Sembravano diversi, ma per un piatto di lenticchie si sono già placati. O almeno così sembra. Gianni Cuperlo e Matteo Richetti sono assai diversi, ma li accomuna l’essere redenti renziani: “Redenziani”. Prima reprobi e poi folgorati sulla via della Leopolda: son soddisfazioni. Cuperlo è uno dei parlamentari più dotti d’Italia, un po’ perché anche il Canaro sembrerebbe Kant se rapportato a D’Anna e un po’ perché è colto davvero. Uomo garbato e intelligente, ieri dalemiano e oggi boh, si è rivelato negli anni un campione di penultimatum, che regala ogni giorno senza riposarsi mai. Ogni volta che c’è una direzione Pd, si ritaglia i suoi cinque minuti di libertà, uscendo dal ruolo di Don Abbondio e assurgendo (quasi) a ribelle. I suoi interventi, tutti riassumibili con un “se continuate così porto via il pallone”, rimbalzano subito in rete e tutti titolano: “Forse Cuperlo se ne va”. E ogni volta è quel “forse” a vincere.
Giorni fa, per l’adunanza romana dei finti nuovi, Cuperlo ha abbattuto il record di tristezza, appartenente fino a quel momento a Orfini in ciabatte, facendosi un selfie con la Boschi.
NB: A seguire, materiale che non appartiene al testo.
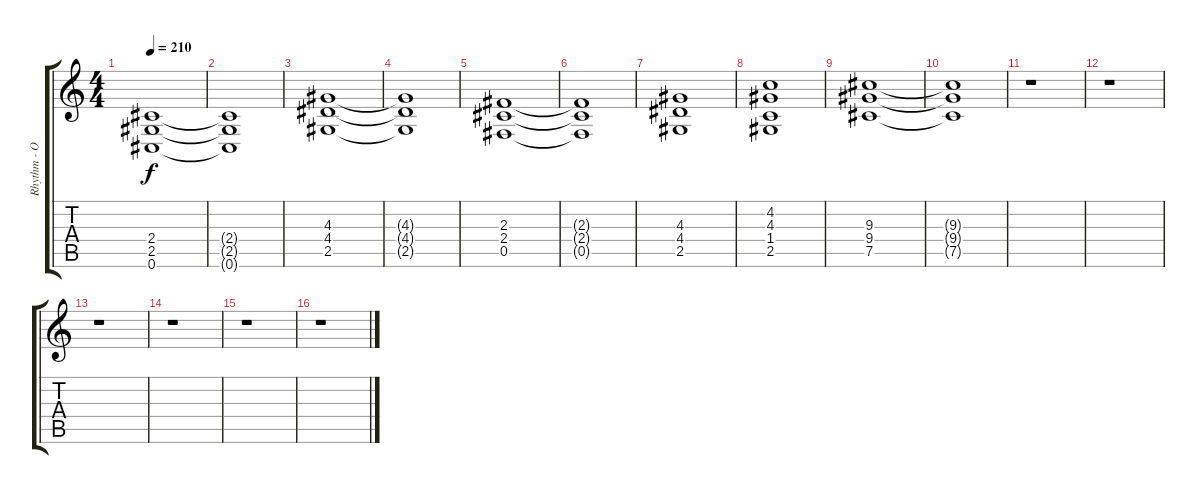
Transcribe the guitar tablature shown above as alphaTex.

\track ("Rhythm - Oli Herbert" "Rhythm - O") {instrument distortionguitar}
\staff {score tabs}
\tuning (Db4 Ab3 E3 B2 Gb2 Db2) {hide}
\ts (4 4)
\tempo 210
\clef g2
\ks c
(2.4 2.5 0.6).1{dy f} |
(2.4{t} 2.5{t} 0.6{t}).1 |
(4.3 4.4 2.5).1 |
(4.3{t} 4.4{t} 2.5{t}).1 |
(2.3 2.4 0.5).1 |
(2.3{t} 2.4{t} 0.5{t}).1 |
(4.3 4.4 2.5).1 |
(4.2 4.3 1.4 2.5).1 |
(9.3 9.4 7.5).1 |
(9.3{t} 9.4{t} 7.5{t}).1 |
r.1 |
r.1 |
r.1 |
r.1 |
r.1 |
r.1
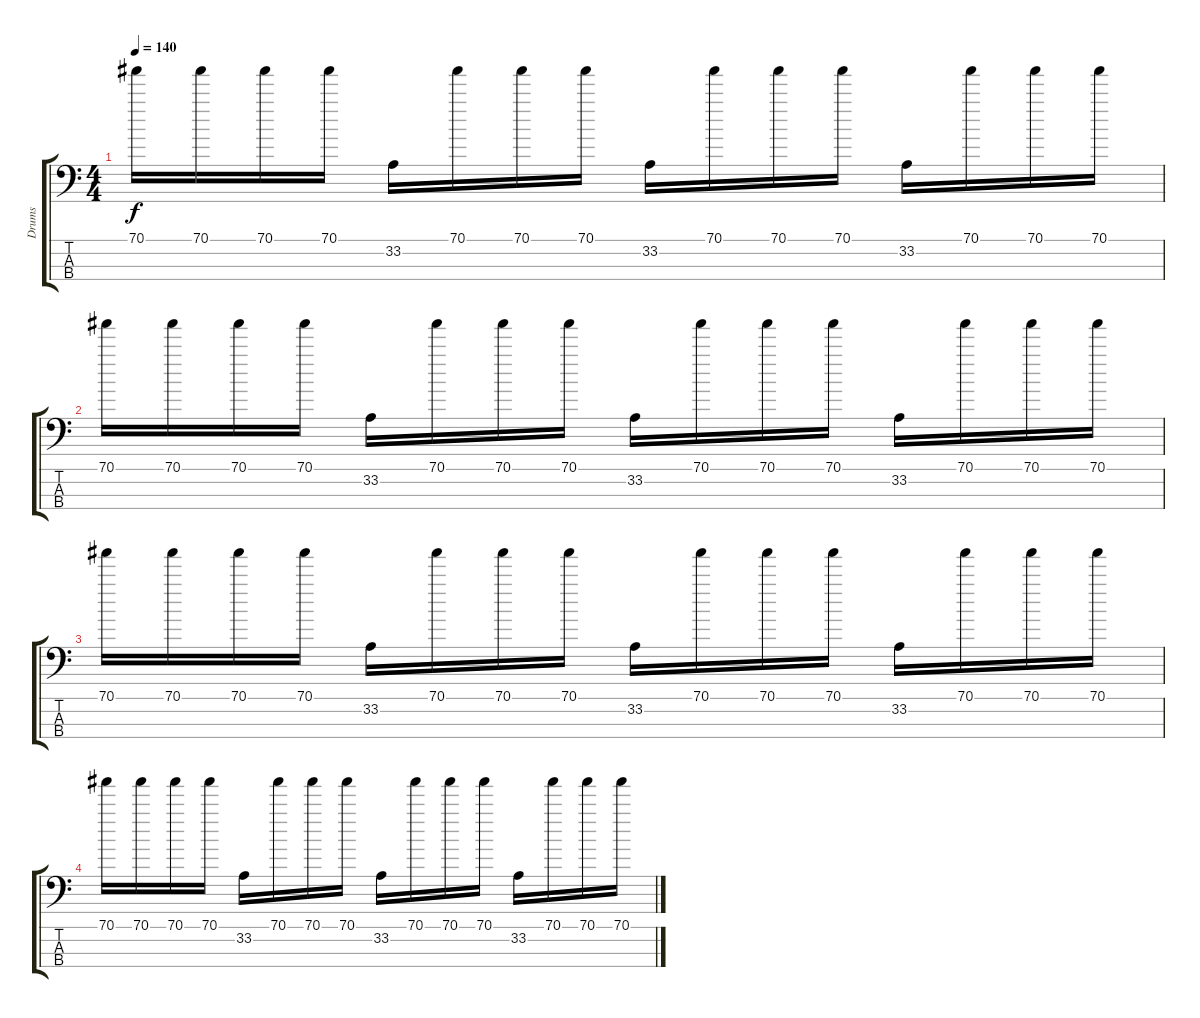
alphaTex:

\track ("Drums" "Drums") {instrument acousticgrandpiano}
\staff {score tabs}
\tuning (C-1 C-1 C-1 C-1) {hide}
\ts (4 4)
\tempo 140
\clef f4
\ks c
70.1.16{dy f} 70.1.16 70.1.16 70.1.16 33.2.16 70.1.16 70.1.16 70.1.16 33.2.16 70.1.16 70.1.16 70.1.16 33.2.16 70.1.16 70.1.16 70.1.16 |
70.1.16 70.1.16 70.1.16 70.1.16 33.2.16 70.1.16 70.1.16 70.1.16 33.2.16 70.1.16 70.1.16 70.1.16 33.2.16 70.1.16 70.1.16 70.1.16 |
70.1.16 70.1.16 70.1.16 70.1.16 33.2.16 70.1.16 70.1.16 70.1.16 33.2.16 70.1.16 70.1.16 70.1.16 33.2.16 70.1.16 70.1.16 70.1.16 |
70.1.16 70.1.16 70.1.16 70.1.16 33.2.16 70.1.16 70.1.16 70.1.16 33.2.16 70.1.16 70.1.16 70.1.16 33.2.16 70.1.16 70.1.16 70.1.16
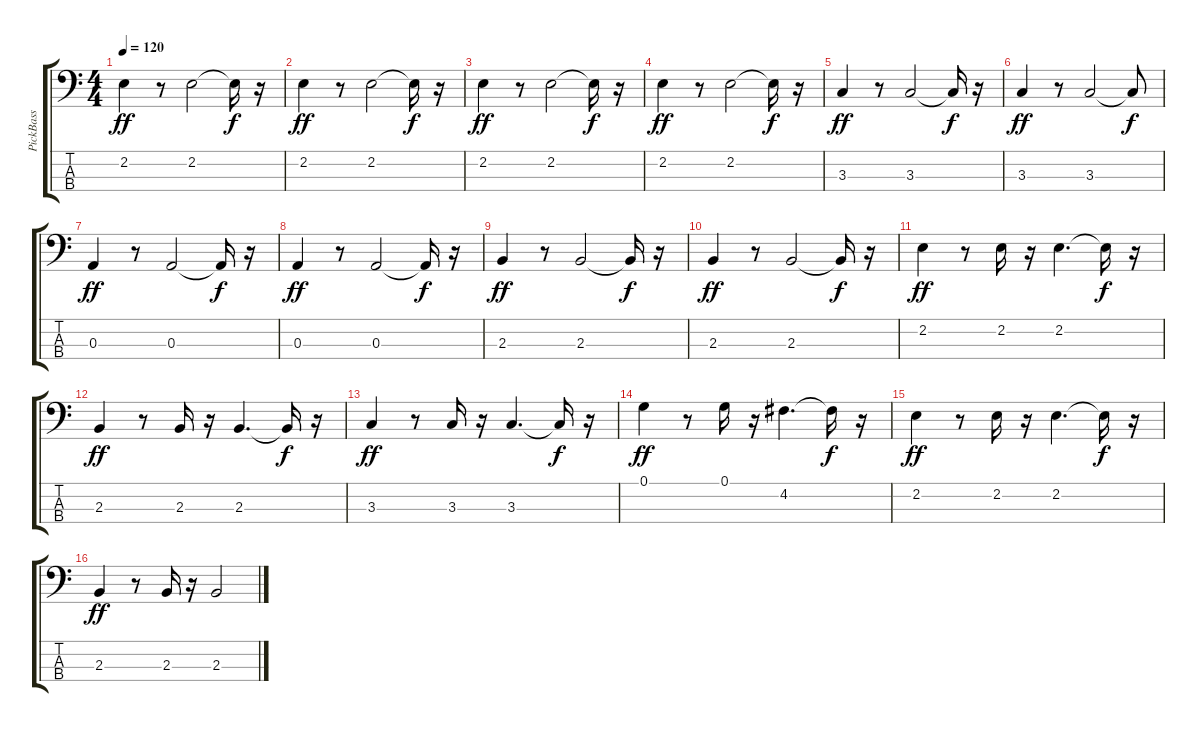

Poi, quando Renzi gli ha venduto un’auto usata e pure rotta, ha finto che fosse una Porsche e ha gridato al miracolo: “L’Italicum cambierà dopo il Sì, mi fido e torno all’ovile”. Renzi è ancora lì che ride: neanche lui si sarebbe disegnato da solo dei “dissidenti” così impalpabili.
La storia di Richetti è differente. Renziano della prima ora, è poi caduto in disgrazia non per motivi politici bensì personali. Lasciando stare il gossip imperante, assai attivo tanto a Firenze quanto a Modena, Richetti aveva un difetto inaccettabile agli occhi del Mister Bean di Rignano: gli faceva ombra. Come tutti i diversamente avvenenti, e anche per questo insicuri, Renzi si circonda sempre di uomini al cui confronto Beruschi apparirebbe Jude Law. Da qui il proliferare dei Carrai, Lotti, Sensi, Faraone e Nardella. È del tutto ovvio che, se ti fai accompagnare da gente così, puoi quasi passare per figo. Per questo Richetti era pericoloso: piacente e piacione, nonché scaltro e preparato, andava isolato in ogni modo.
Così, fino a poche settimane fa, Richetti è caduto nel dimenticatoio. Nei talk show assurgeva ad anello di congiunzione tra Civati e Renzi: non abbastanza dissidente, ma neanche pienamente renziano. Renzi lo usava come carne da macello. Richetti, da par suo, alternava riformismo e autocritica. Col sorriso sulle labbra. Poi, quando lui stesso pareva avere verso Renzi la stessa stima che ne ha Zagrebelsky, è tornato neanche un mese fa a Otto e mezzo. Parlando di referendum, è parso credibile. E lì è cambiato tutto. Per il giglio magico è stata una rivelazione sconvolgente: “Oddio, forse non sono tutti come Rondolino, Andrea Romano e la Picierno!”. In realtà, proprio durante quella puntata – a cui ha partecipato chi vi scrive – Richetti non mancò di dire qualche castroneria, tipo che le firme per le leggi di iniziativa popolare salgono “soltanto” da 50mila a 120mila (no: salgono a 150mila). Non è però da questi particolari che si giudica un propagandista. Così, sabato, Richetti è stato riammesso a corte. Addirittura alla Leopolda, dove – pur di riprendersi uno strapuntino di ribalta – si è ridotto a fare la spalla a vari comici. Che dire? Spiace. Ma mica per noi: per loro. È un peccato che si vogliano così male.